There are many reasons that you should believe that De Vere was the real Shakespeare. My theory is that he had just used the name Shakespeare so other people will not know that he was playwright and that he had written all those plays. If I were him, I would have just used my own name and get all the credit for all the plays that Shakespeare supposedly wrote. Now, because of that he is just a forgotten man because people did not know it was De Vere who had really wrote all those plays and people think it was Shakespeare who had wrote his plays. But does it matter who William Shakespeare was? It matters a great deal to those who consider his works to be Western man's highest achievement in literature.
"It seems to us a matter of elementary justice that the man responsible for this tremendous achievement should receive the credit for it". 3 We also have a great interest in knowing about the kind of man who could have written as Shakespeare did. "Knowing about an author's life, moreover, can be expected to bring out much we might otherwise overlook in his writing and help us understand what he is saying-and one of the weaknesses of the conventional theory is that nothing in the Stratford man's life illuminates the poems and plays of Shakespeare. There is simply no correspondence between them. Doubts continue and new doubters are born every day. "The fact remains that, though William Shakespeare wrote more than 36 world-famous dramas richly portraying the range and depth of human nature, we know almost nothing about the man who created them".
4 Despite the intense research by legions of historians, scholars and biographers over three centuries, what we know -- and can prove for certain -- about the greatest literary genius in history can pretty well be jotted down on a file card.
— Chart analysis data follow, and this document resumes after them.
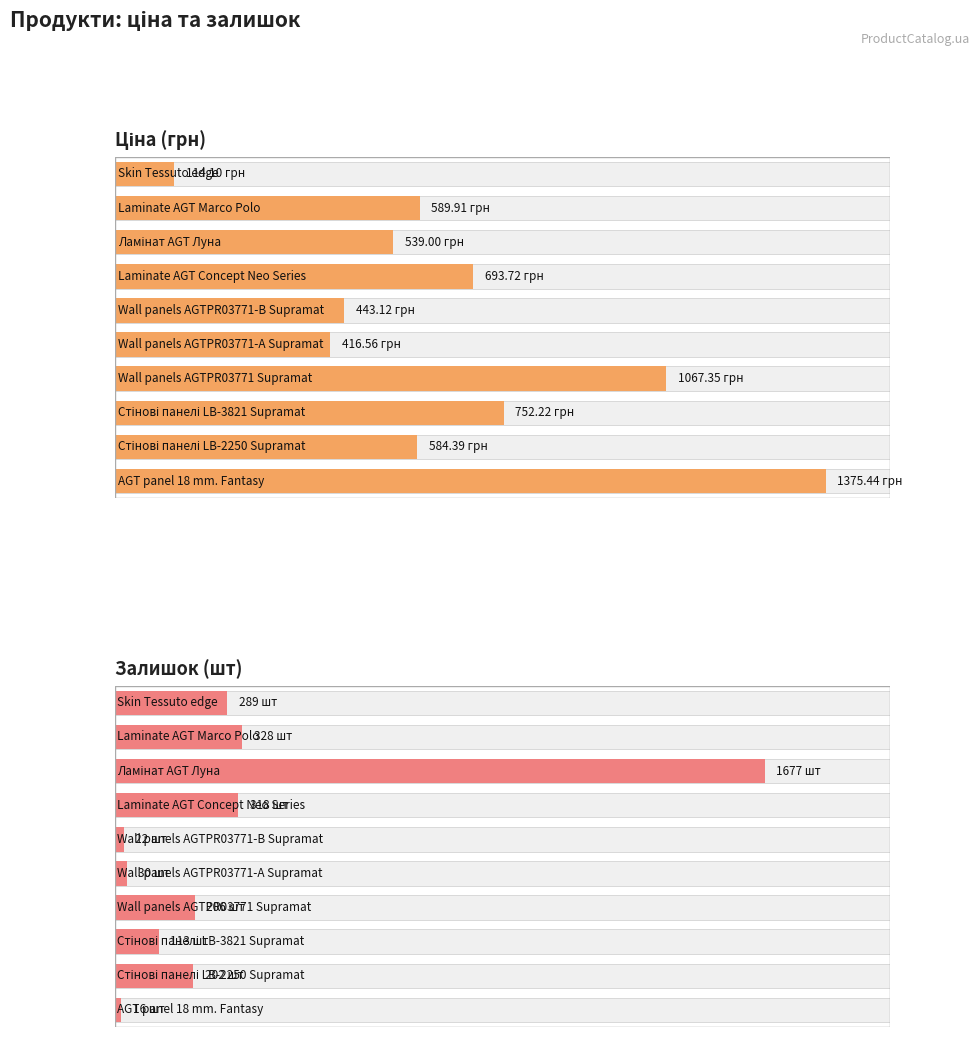

What is the difference between the maximum and minimum values in the Залишок series?

1661.0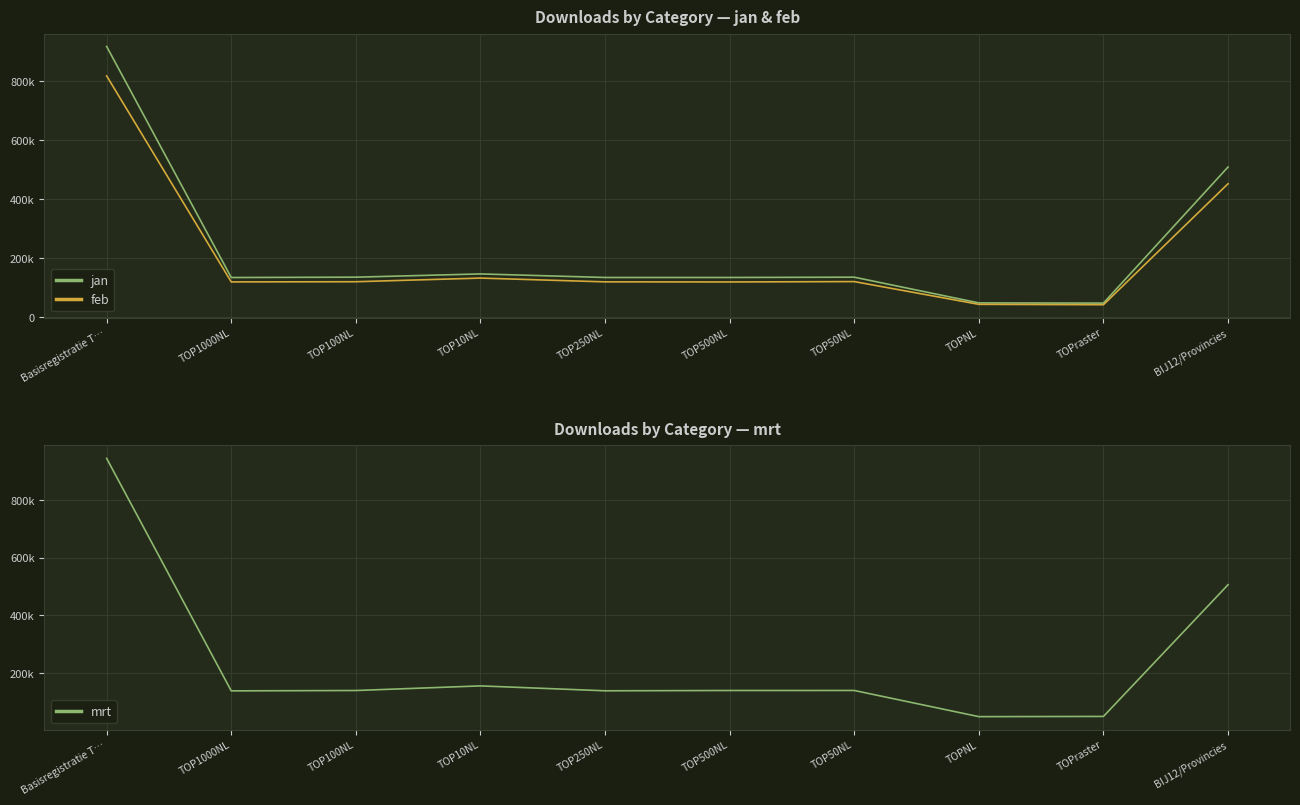

What is the value of the feb point at the 9th from the left?

42225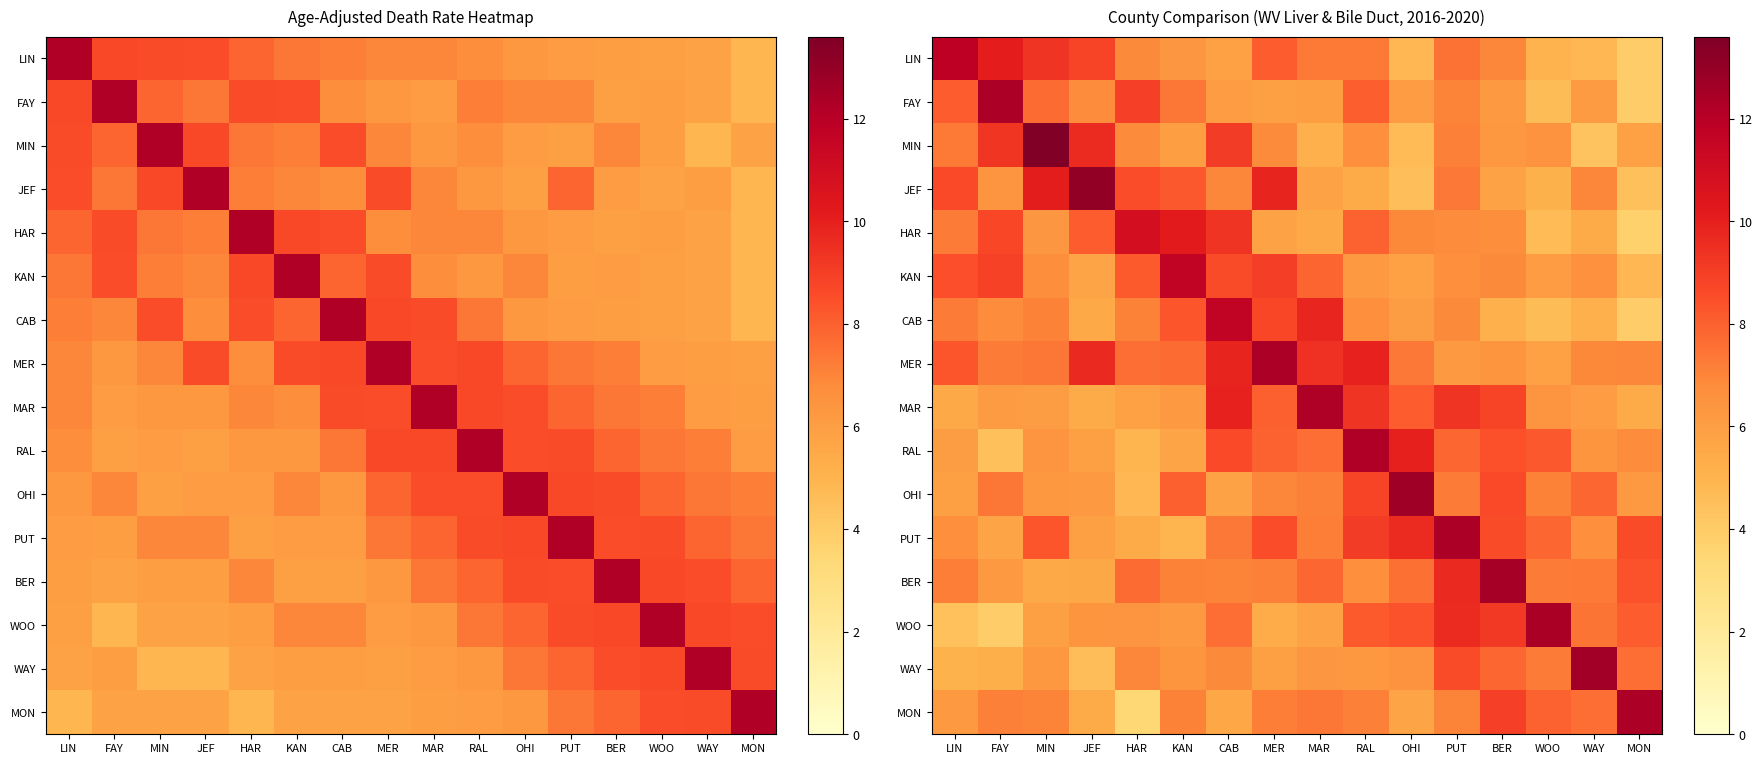

What is the minimum value for WAY?

4.6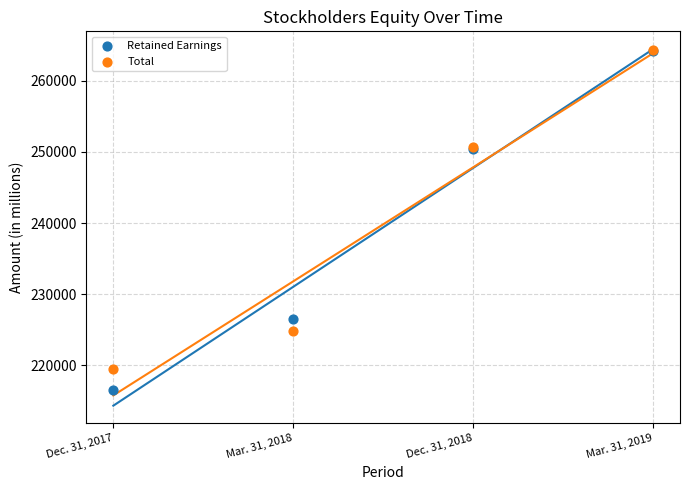

What are all the series names shown in the legend?

Retained Earnings, Total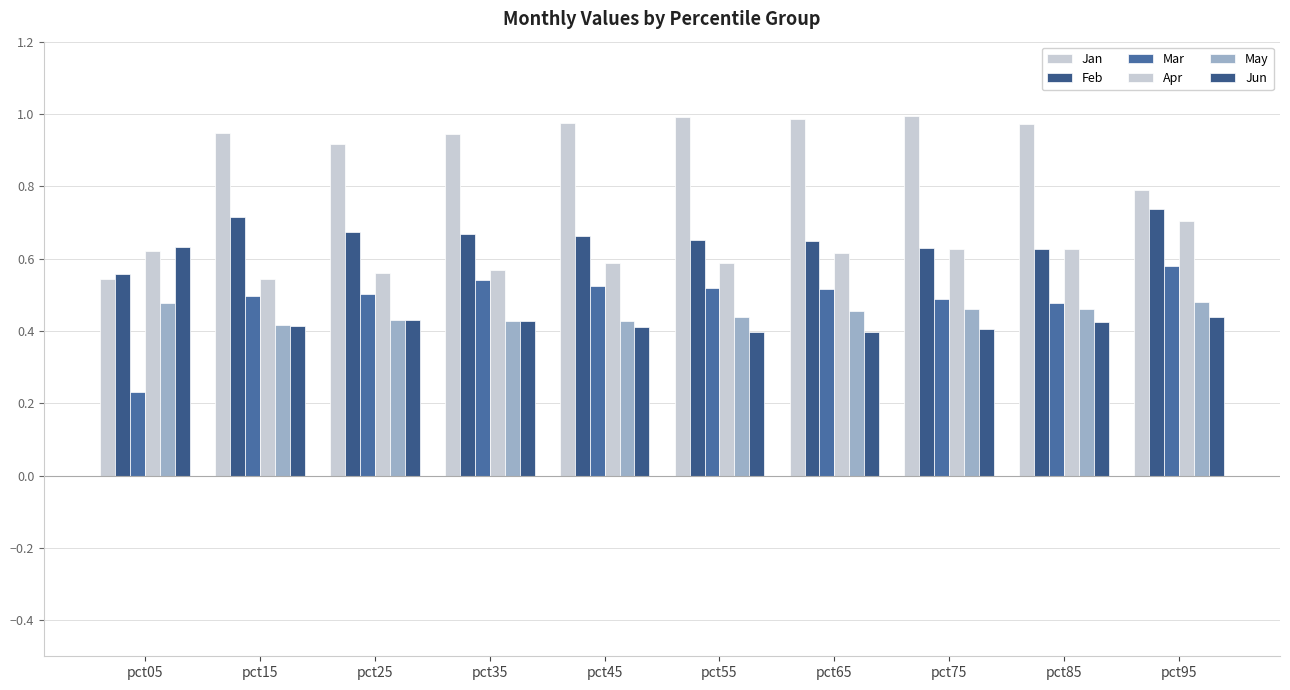

Does the chart contain any negative values?

No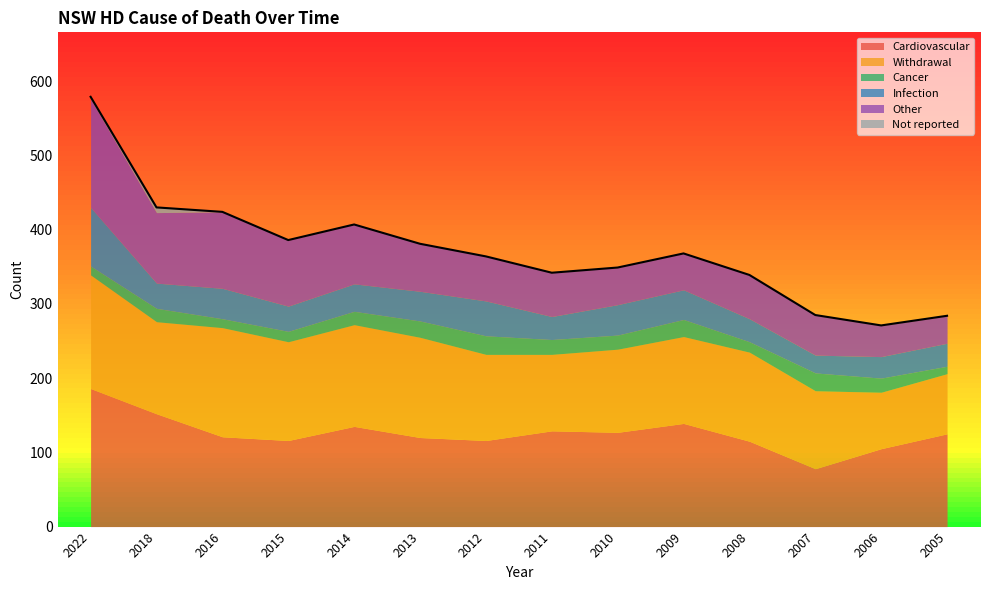

Reading left to right, transcribe all the data shown in this chart.

Cardiovascular: 2022=186	2018=152	2016=121	2015=116	2014=135	2013=120	2012=116	2011=129	2010=127	2009=139	2008=115	2007=78	2006=105	2005=125
Withdrawal: 2022=153	2018=124	2016=147	2015=133	2014=137	2013=135	2012=116	2011=103	2010=112	2009=117	2008=120	2007=105	2006=76	2005=81
Cancer: 2022=12	2018=18	2016=12	2015=14	2014=18	2013=22	2012=25	2011=20	2010=19	2009=23	2008=14	2007=24	2006=19	2005=10
Infection: 2022=79	2018=34	2016=41	2015=34	2014=37	2013=40	2012=47	2011=31	2010=41	2009=40	2008=31	2007=24	2006=29	2005=31
Other: 2022=146	2018=95	2016=103	2015=89	2014=80	2013=64	2012=60	2011=59	2010=50	2009=49	2008=59	2007=54	2006=42	2005=37
Not reported: 2022=3	2018=7	2016=0	2015=0	2014=0	2013=0	2012=0	2011=0	2010=0	2009=0	2008=0	2007=0	2006=0	2005=0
Finally, the identity of Shakespeare has a close bearing on the nature of the creative process. Is there any creative writer whose works are not a product of his character and experiences, expressions of what he is and has lived through? If we accept Shaksper of Stratford-Stratford records show the name to have been pronounced with a short 'a'-as the poet-dramatist, we should have to conceive that the most moving, intensely real human situations, the most convincing portrayals of human beings in the settings that made them what they are, can be spun out of thin air. "We should have to conceive that a writer of 37 dramas would choose to lay them in a world foreclosed to him-the world of the nobility-of which his knowledge would have been second-hand at best". 5 In conclusion, I would have to say that Shakespeare was a great man and one of the greatest playwright to ever, unfortunately he didn't exist.
The facts I have given should be enough to tell you that Shakespeare never wrote all those plays or even existed. It's a shame that the man who did write all those plays, Edward de Vere, will never get the credit or recognition he deserves. Many people may not agree with me, but from these facts should make you think twice on weather Shakespeare was the actual author of those 37 plays. Was de Vere the real Shakespeare? Did Shakespeare even exist? They are just many questions that are part of one big detective case that will probably never be solved.
I guess we will never know weather de Vere was the real Shakespeare, if Shakespeare did not exist, and who really wrote all those plays.